[Exercises to complete]:
[A] According to the LDH assay extract, what limit of detection did the in-droplet microfluidic LDH assay reach?
[B] From the LDH assay extract, list every substance named as part of the LDH detection reaction, leaving out the enzymes LDH and DPR.

[Extract]:
........

Figure 4. Calibration curve for the fluorometric LDH assay. (A) Image of droplets containing different concentrations of LDH, ranging from 0-80 U/L. (B) Enlarged images of representative droplets shown in A. (C) Calibration curve for the fluorometric LDH assay. LDH is an intracellular enzyme in live cells but leaches out from dead/dying cells with disrupted cell membrane. The biochemical assay for detection of LDH is described in Figure 1A. This assay includes exogenous lactate that acts as substrate for LDH as well NAD+- a co-enzyme that becomes reduced to NADH by accepting electrons from LDH and is then oxidized by another enzyme, diaphorase (DPR).39,40 A signal is generated when non-fluorescent resazurin receives electrons from DPR and becomes a fluorescent compound resorufin (see Figure 1A). Mixing varying concentrations of LDH with assay components in the microfluidic device resulted in droplets with different levels of fluorescence signal as seen from Figure 4A to 4C. Quantification of fluorescence intensity revealed that this in-droplet microfluidic assay had a limit of detection of 0.5 U/L and COV of 4.1%. This limit of detection is comparable to commercial assays while volume requirements of our system are two orders of magnitude lower than standard bulk assay (1 µL vs 100 µL). In addition to LDH and glucose, which are generic indicators of cell function, we wanted to monitor a liver-specific marker. Bile acids are produced by hepatocytes and play an important role in digestion of food and elimination of waste products.41-43 We adapted a commercial assay for in-droplet detection of total bile acids. This enzymatic assay (Figure 1A) is based on the breakdown of a representative bile acid, 3α-

hydroxysteroid, by HSD and concomitant conversion of coenzyme NAD+ to NADH.

........

[Provided material]:
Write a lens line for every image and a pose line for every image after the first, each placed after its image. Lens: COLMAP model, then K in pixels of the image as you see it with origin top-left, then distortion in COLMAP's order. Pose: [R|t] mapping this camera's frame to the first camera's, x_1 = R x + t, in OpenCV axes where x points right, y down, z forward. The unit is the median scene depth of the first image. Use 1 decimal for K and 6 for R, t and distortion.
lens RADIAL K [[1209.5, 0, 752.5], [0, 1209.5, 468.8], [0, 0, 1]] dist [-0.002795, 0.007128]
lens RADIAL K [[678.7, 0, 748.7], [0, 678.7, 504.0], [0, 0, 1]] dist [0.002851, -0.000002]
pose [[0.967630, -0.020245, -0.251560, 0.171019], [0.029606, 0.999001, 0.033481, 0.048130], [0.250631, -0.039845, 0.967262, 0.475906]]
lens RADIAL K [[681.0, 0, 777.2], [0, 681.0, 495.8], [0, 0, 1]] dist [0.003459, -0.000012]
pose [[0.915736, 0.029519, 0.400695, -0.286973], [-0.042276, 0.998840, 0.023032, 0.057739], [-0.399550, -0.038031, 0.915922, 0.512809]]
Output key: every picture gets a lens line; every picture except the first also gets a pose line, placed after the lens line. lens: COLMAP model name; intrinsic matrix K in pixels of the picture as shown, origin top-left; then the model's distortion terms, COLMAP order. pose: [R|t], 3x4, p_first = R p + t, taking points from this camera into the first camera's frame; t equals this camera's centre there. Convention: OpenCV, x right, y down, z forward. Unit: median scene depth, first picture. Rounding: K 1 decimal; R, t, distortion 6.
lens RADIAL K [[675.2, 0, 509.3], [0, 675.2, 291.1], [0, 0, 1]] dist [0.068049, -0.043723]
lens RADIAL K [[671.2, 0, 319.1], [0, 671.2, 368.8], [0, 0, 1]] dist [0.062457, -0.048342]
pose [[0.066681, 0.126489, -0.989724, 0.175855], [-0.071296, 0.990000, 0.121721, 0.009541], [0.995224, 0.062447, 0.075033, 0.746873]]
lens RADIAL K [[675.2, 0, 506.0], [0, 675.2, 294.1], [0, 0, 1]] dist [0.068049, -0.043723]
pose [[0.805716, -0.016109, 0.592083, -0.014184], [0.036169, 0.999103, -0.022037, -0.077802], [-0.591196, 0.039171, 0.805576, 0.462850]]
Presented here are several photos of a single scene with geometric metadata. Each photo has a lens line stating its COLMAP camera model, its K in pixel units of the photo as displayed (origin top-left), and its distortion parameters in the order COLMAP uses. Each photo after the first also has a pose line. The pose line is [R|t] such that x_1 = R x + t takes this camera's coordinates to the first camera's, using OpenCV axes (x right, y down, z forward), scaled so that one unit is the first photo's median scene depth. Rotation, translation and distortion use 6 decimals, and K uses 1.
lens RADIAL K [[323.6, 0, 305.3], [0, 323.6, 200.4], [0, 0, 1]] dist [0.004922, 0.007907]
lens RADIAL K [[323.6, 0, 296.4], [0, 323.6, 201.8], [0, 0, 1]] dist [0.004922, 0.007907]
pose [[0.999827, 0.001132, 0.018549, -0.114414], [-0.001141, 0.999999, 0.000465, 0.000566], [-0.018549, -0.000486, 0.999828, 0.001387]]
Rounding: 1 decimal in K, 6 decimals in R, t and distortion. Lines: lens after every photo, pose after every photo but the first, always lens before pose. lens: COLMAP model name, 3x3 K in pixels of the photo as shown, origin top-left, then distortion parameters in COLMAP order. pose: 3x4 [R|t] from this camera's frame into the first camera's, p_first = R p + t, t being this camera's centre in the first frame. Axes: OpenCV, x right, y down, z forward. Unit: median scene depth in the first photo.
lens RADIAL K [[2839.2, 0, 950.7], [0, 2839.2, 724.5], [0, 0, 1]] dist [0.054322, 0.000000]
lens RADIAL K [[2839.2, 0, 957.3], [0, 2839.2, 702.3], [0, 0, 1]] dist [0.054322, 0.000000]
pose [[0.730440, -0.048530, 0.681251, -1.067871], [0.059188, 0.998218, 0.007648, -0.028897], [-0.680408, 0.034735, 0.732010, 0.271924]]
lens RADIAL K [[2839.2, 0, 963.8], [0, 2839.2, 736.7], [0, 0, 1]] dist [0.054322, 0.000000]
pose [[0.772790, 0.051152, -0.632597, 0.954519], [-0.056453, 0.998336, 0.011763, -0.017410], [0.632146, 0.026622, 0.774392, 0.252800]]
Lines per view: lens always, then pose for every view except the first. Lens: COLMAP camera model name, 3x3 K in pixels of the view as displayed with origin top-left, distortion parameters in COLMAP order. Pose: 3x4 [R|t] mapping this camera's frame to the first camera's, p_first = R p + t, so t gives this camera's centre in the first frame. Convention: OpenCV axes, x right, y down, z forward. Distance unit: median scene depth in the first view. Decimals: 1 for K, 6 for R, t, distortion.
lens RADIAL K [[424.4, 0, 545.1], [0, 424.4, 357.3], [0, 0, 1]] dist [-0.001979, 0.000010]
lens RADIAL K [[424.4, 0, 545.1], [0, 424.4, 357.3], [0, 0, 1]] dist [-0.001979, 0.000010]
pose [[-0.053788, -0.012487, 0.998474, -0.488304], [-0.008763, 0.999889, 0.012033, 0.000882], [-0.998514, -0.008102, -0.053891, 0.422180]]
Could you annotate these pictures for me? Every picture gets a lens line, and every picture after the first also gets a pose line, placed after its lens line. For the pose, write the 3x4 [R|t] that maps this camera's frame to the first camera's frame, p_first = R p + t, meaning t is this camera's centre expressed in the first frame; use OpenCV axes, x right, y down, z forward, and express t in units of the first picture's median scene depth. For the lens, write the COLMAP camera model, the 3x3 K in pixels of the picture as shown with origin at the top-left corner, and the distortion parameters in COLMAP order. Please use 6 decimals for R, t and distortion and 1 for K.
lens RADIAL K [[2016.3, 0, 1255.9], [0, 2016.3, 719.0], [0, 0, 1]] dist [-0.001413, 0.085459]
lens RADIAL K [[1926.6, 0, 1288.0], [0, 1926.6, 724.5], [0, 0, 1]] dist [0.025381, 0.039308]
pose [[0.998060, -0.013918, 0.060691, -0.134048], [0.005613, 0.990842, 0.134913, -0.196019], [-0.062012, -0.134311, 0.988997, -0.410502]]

........

[Exercise responses]:
[A] 0.5 U/L

[B] lactate, NAD+, NADH, resazurin, resorufin